Although he’s been quiet in New York recently, English – who created the Plaza Hotel food hall — just launched a hotel in Las Vegas and food courts in cities including Stamford, Conn., and restaurants in West Palm Beach and Washington, DC.
No other details about the FiDi site could be learned. A canvas of brokerage web pages turned up an offering for the 15 Park Row space by a Meridian Retail Leasing team of James Famularo, Ben Biberaj and Elliott Wygoda.
The listing did not cite an asking rent, but our on-the-ground neighborhood source said it was $2.5 million a year.
Meridian president Famularo declined to comment.
The English lease is the latest breakthrough on the rebounding FiDi-area food scene.
The trend includes the imminent launch of Jean-Georges Vongerichten’s mammoth eatery complex at the Seaport District’s Tin Building, Daniel Boulud’s takeover of the former Augustine space, and recently opened Casa Cipriani at the Battery Maritime Building.
In addition, Danny Meyer is expected to soon reopen Manhatta on the top floor of 28 Liberty St.
Supertall full-speed ahead on Fifth Ave.
Gary Barnett is pressing ahead with plans for his supertall office tower at 570 Fifth Ave. His Extell Development Co. is proceeding with demolition at several old buildings at the site between West 46th and 47th Streets, ever-alert YIMBY New York reports.
As we earlier reported, Extell’s proposal is wending its way through the city ULURP review process because it needs a zoning change to erect a structure of up to 1,100 feet tall.
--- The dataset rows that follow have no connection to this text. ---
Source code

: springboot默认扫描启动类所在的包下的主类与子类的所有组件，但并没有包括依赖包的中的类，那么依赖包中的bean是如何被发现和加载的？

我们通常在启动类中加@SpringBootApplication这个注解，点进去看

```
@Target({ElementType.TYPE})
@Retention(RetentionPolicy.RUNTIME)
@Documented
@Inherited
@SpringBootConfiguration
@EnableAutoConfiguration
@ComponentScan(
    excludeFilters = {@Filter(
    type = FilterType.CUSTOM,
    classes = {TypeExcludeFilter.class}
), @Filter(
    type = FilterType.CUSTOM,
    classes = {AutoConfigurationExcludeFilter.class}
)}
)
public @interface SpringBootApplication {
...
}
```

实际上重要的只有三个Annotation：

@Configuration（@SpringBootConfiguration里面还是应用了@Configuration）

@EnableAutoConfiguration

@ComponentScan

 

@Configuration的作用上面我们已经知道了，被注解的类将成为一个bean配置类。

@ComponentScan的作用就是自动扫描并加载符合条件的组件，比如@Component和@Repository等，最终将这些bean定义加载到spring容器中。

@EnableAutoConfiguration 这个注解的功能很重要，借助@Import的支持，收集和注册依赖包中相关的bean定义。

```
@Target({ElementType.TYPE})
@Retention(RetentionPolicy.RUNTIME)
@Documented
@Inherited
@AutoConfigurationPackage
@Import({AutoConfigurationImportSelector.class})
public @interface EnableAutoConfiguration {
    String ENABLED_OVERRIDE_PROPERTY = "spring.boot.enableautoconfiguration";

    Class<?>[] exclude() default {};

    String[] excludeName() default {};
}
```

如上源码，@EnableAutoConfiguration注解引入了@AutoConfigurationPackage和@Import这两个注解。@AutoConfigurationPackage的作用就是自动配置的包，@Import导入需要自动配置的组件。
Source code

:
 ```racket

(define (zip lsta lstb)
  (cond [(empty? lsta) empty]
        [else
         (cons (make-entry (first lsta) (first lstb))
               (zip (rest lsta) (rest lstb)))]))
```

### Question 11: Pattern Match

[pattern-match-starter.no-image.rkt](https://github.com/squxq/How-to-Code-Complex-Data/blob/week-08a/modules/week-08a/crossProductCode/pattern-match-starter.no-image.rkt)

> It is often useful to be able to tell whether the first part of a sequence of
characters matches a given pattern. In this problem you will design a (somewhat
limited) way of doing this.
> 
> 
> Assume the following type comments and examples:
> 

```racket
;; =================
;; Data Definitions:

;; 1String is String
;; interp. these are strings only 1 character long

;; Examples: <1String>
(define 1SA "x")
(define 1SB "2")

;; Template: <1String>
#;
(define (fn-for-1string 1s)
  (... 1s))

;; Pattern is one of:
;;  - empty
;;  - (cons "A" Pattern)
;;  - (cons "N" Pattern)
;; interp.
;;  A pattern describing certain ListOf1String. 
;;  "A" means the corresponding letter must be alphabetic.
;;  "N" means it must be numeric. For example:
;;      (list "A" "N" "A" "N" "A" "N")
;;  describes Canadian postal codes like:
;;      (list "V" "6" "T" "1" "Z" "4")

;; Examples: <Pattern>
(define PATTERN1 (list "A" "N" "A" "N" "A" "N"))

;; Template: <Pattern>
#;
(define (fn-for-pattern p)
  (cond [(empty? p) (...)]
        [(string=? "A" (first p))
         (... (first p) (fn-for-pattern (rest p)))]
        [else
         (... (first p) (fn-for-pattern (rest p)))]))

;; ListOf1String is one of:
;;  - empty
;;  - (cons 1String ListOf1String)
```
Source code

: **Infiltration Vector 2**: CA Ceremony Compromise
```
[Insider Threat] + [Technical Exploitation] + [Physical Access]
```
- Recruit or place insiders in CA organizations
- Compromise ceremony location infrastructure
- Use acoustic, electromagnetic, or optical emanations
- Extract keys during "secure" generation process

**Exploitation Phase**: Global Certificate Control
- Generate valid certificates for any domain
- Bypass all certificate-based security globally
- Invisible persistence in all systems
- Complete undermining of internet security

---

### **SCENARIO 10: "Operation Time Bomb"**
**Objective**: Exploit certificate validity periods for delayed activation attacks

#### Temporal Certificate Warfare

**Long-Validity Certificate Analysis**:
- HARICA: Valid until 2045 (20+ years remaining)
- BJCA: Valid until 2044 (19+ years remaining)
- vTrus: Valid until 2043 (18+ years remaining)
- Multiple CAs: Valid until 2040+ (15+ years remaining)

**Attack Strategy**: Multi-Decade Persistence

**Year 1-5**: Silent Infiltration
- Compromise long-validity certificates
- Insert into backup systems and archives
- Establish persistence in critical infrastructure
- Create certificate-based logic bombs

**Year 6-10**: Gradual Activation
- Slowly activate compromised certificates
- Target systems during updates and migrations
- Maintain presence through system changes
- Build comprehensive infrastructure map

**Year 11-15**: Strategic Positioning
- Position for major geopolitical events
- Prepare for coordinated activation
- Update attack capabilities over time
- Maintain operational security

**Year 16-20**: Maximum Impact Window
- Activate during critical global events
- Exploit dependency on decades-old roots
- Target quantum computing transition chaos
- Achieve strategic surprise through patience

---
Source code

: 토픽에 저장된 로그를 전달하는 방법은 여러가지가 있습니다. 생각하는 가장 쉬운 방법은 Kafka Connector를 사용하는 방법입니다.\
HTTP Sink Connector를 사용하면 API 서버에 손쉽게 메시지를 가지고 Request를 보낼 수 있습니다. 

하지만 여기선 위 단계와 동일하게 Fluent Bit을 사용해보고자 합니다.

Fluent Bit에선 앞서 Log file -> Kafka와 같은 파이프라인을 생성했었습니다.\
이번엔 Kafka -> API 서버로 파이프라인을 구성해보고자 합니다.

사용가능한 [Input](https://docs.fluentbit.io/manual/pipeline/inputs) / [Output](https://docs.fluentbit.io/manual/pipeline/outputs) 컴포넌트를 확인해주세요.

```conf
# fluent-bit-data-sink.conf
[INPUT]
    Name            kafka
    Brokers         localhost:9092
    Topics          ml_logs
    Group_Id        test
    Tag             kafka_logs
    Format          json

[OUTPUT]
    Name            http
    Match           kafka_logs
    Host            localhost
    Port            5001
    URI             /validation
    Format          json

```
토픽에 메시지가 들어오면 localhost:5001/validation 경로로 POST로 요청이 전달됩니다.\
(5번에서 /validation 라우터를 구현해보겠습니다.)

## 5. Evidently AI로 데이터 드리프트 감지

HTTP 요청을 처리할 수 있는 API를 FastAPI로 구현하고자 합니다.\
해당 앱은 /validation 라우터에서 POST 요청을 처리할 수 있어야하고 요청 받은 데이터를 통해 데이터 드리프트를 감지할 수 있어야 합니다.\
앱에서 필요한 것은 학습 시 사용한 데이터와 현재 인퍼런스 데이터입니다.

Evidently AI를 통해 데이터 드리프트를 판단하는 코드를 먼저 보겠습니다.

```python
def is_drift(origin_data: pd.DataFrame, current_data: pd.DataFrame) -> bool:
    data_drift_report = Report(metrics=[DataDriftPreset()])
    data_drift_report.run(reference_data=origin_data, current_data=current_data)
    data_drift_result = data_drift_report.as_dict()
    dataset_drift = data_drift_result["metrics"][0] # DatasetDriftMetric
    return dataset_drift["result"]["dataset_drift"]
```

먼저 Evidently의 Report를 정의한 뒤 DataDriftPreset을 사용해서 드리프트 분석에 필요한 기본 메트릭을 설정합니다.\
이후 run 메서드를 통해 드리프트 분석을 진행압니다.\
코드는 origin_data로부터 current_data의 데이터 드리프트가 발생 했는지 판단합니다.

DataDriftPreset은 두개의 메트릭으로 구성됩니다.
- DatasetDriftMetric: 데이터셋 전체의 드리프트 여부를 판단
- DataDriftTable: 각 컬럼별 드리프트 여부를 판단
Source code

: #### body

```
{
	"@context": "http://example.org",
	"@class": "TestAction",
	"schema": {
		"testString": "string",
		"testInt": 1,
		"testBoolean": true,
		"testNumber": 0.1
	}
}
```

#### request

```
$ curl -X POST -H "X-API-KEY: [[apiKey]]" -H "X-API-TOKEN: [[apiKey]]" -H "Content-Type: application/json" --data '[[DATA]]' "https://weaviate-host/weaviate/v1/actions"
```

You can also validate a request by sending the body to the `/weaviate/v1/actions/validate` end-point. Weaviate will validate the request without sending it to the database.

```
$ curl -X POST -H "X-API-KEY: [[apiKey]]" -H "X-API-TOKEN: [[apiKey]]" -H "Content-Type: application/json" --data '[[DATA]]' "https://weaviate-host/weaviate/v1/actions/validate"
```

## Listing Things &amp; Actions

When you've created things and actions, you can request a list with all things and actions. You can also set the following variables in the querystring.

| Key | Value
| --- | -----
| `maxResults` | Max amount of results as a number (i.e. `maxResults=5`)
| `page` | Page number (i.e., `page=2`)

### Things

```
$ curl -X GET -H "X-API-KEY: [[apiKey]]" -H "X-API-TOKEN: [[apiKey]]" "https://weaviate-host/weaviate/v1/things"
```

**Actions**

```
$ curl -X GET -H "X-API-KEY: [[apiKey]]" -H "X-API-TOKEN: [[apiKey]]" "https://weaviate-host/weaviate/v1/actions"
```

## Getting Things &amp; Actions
To earn the size bonus, Extell would provide transit and pedestrian improvements including a much needed upgrade to the nearby East 53rd Street E and M line subway station. Such exchanges are authorized under recent East Midtown rezoning, which enabled SL Green to erect One Vanderbilt in exchange for $200 million in Grand Central-area improvements.
Barnett must also deal with having to build around the 12-story building at 576 Fifth Ave. at the 47th Street corner, which was purchased by a South Korean apparel-industry holding company last year.
Newly constructed towers shine downtown
The Lower Manhattan office-leasing scene remains “a tale of two cities,” according to CBRE downtown specialist Bruce Surry. Newly constructed towers are holding their own while obsolescent older ones are struggling to stay afloat.
It’s no secret that the pandemic disproportionately damaged downtown’s office market. Office vacancy in February swelled to 22.6% compared to 18.6% in Midtown – despite downtown average asking rents of $59 per square foot vs. nearly $85 per square foot in Midtown, according to CBRE data.
So much empty space combined with employees still working at home casts a pall at street level.
The gloom extends the length of Fulton Street, for example, where store and restaurant closures abound and homeless people camp out on sidewalks.
There are signs of hope, though. Ten recently signed leases at the Port Authority and Durst Organization’s One World Trade Center – including for new tenants, expansions and renewals – totaled a whopping 108,000 square feet. At Silverstein Properties’ Three World Trade Center, fin-tech firm Hudson River Trading recently expanded by 75,000 square feet.
It’s a different story, though, at FiDi’s many older office buildings. CBRE’s Surry said.
“The newer and upgraded properties have seen increases in leasing and [prospective tenant] tours,” he said. “The remaining Conde Nast sublease space at One World Trade is very active with four full-floor deals” under negotiation.
But, “Older class-B and class-C properties are fighting for renewals. Demand is very low,” Surry said.
Moreover, he said, “There’s been a tremendous supply increase of direct and sublease space in the Water Street area.”